PROBLEM:
Would you print all of the entries exactly, please, but without their pictures?

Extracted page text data
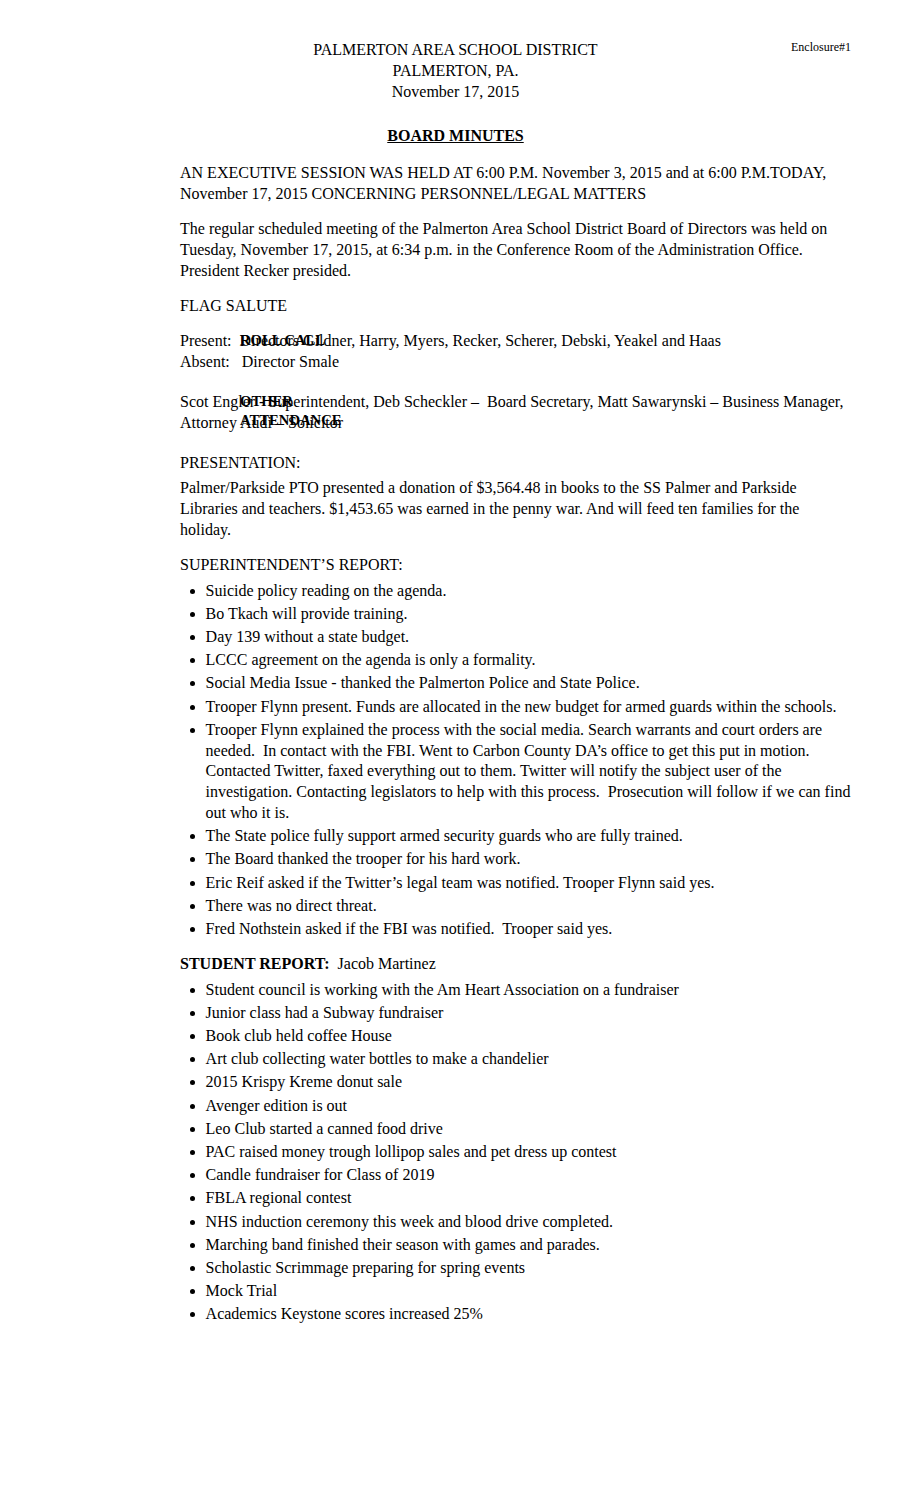Enclosure#1
PALMERTON AREA SCHOOL DISTRICT PALMERTON, PA. November 17, 2015
BOARD MINUTES
AN EXECUTIVE SESSION WAS HELD AT 6:00 P.M. November 3, 2015 and at 6:00 P.M.TODAY, November 17, 2015 CONCERNING PERSONNEL/LEGAL MATTERS
The regular scheduled meeting of the Palmerton Area School District Board of Directors was held on Tuesday, November 17, 2015, at 6:34 p.m. in the Conference Room of the Administration Office. President Recker presided.
FLAG SALUTE
ROLL CALL
Present: Directors Gildner, Harry, Myers, Recker, Scherer, Debski, Yeakel and Haas
Absent: Director Smale
OTHER
ATTENDANCE
Scot Engler - Superintendent, Deb Scheckler – Board Secretary, Matt Sawarynski – Business Manager, Attorney Audi – Solicitor
PRESENTATION:
Palmer/Parkside PTO presented a donation of $3,564.48 in books to the SS Palmer and Parkside Libraries and teachers. $1,453.65 was earned in the penny war. And will feed ten families for the holiday.
SUPERINTENDENT’S REPORT:
Suicide policy reading on the agenda.
Bo Tkach will provide training.
Day 139 without a state budget.
LCCC agreement on the agenda is only a formality.
Social Media Issue - thanked the Palmerton Police and State Police.
Trooper Flynn present. Funds are allocated in the new budget for armed guards within the schools.
Trooper Flynn explained the process with the social media. Search warrants and court orders are needed. In contact with the FBI. Went to Carbon County DA’s office to get this put in motion. Contacted Twitter, faxed everything out to them. Twitter will notify the subject user of the investigation. Contacting legislators to help with this process. Prosecution will follow if we can find out who it is.
The State police fully support armed security guards who are fully trained.
The Board thanked the trooper for his hard work.
Eric Reif asked if the Twitter’s legal team was notified. Trooper Flynn said yes.
There was no direct threat.
Fred Nothstein asked if the FBI was notified. Trooper said yes.
STUDENT REPORT: Jacob Martinez
Student council is working with the Am Heart Association on a fundraiser
Junior class had a Subway fundraiser
Book club held coffee House
Art club collecting water bottles to make a chandelier
2015 Krispy Kreme donut sale
Avenger edition is out
Leo Club started a canned food drive
PAC raised money trough lollipop sales and pet dress up contest
Candle fundraiser for Class of 2019
FBLA regional contest
NHS induction ceremony this week and blood drive completed.
Marching band finished their season with games and parades.
Scholastic Scrimmage preparing for spring events
Mock Trial
Academics Keystone scores increased 25%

SOLUTION FOR THIS PROBLEM:
Enclosure#1
PALMERTON AREA SCHOOL DISTRICT PALMERTON, PA. November 17, 2015
BOARD MINUTES
AN EXECUTIVE SESSION WAS HELD AT 6:00 P.M. November 3, 2015 and at 6:00 P.M.TODAY, November 17, 2015 CONCERNING PERSONNEL/LEGAL MATTERS
The regular scheduled meeting of the Palmerton Area School District Board of Directors was held on Tuesday, November 17, 2015, at 6:34 p.m. in the Conference Room of the Administration Office. President Recker presided.
FLAG SALUTE
ROLL CALL
Present: Directors Gildner, Harry, Myers, Recker, Scherer, Debski, Yeakel and Haas
Absent: Director Smale
OTHER
ATTENDANCE
Scot Engler - Superintendent, Deb Scheckler – Board Secretary, Matt Sawarynski – Business Manager, Attorney Audi – Solicitor
PRESENTATION:
Palmer/Parkside PTO presented a donation of $3,564.48 in books to the SS Palmer and Parkside Libraries and teachers. $1,453.65 was earned in the penny war. And will feed ten families for the holiday.
SUPERINTENDENT’S REPORT:
Suicide policy reading on the agenda.
Bo Tkach will provide training.
Day 139 without a state budget.
LCCC agreement on the agenda is only a formality.
Social Media Issue - thanked the Palmerton Police and State Police.
Trooper Flynn present. Funds are allocated in the new budget for armed guards within the schools.
Trooper Flynn explained the process with the social media. Search warrants and court orders are needed. In contact with the FBI. Went to Carbon County DA’s office to get this put in motion. Contacted Twitter, faxed everything out to them. Twitter will notify the subject user of the investigation. Contacting legislators to help with this process. Prosecution will follow if we can find out who it is.
The State police fully support armed security guards who are fully trained.
The Board thanked the trooper for his hard work.
Eric Reif asked if the Twitter’s legal team was notified. Trooper Flynn said yes.
There was no direct threat.
Fred Nothstein asked if the FBI was notified. Trooper said yes.
STUDENT REPORT: Jacob Martinez
Student council is working with the Am Heart Association on a fundraiser
Junior class had a Subway fundraiser
Book club held coffee House
Art club collecting water bottles to make a chandelier
2015 Krispy Kreme donut sale
Avenger edition is out
Leo Club started a canned food drive
PAC raised money trough lollipop sales and pet dress up contest
Candle fundraiser for Class of 2019
FBLA regional contest
NHS induction ceremony this week and blood drive completed.
Marching band finished their season with games and parades.
Scholastic Scrimmage preparing for spring events
Mock Trial
Academics Keystone scores increased 25%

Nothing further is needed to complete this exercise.